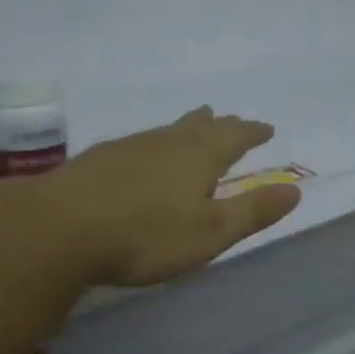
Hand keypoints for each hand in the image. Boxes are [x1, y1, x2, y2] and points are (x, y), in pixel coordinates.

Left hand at [40, 107, 300, 287]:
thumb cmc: (146, 235)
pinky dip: (156, 142)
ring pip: (168, 130)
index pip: (235, 137)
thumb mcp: (210, 232)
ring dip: (187, 127)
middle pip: (200, 127)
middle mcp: (167, 142)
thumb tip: (294, 190)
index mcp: (199, 157)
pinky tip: (144, 153)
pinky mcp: (100, 159)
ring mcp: (130, 147)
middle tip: (230, 118)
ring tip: (195, 123)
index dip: (252, 133)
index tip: (266, 128)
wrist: (60, 228)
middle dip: (221, 125)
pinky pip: (141, 142)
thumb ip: (252, 211)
--
### WORK TASK
Could you output every record above exactly as written, leaving out the pictures?

### RESPONSE TO THE TASK
Hand keypoints for each hand in the image. Boxes are [x1, y1, x2, y2] and points are (x, y), in pixel coordinates.

Left hand at [40, 107, 300, 287]:
thumb cmc: (146, 235)
pinky dip: (156, 142)
ring pip: (168, 130)
index pip: (235, 137)
thumb mcp: (210, 232)
ring dip: (187, 127)
middle pip: (200, 127)
middle mcp: (167, 142)
thumb tip: (294, 190)
index mcp: (199, 157)
pinky tip: (144, 153)
pinky mcp: (100, 159)
ring mcp: (130, 147)
middle tip: (230, 118)
ring tip: (195, 123)
index dip: (252, 133)
index tip: (266, 128)
wrist: (60, 228)
middle dip: (221, 125)
pinky pip: (141, 142)
thumb ip: (252, 211)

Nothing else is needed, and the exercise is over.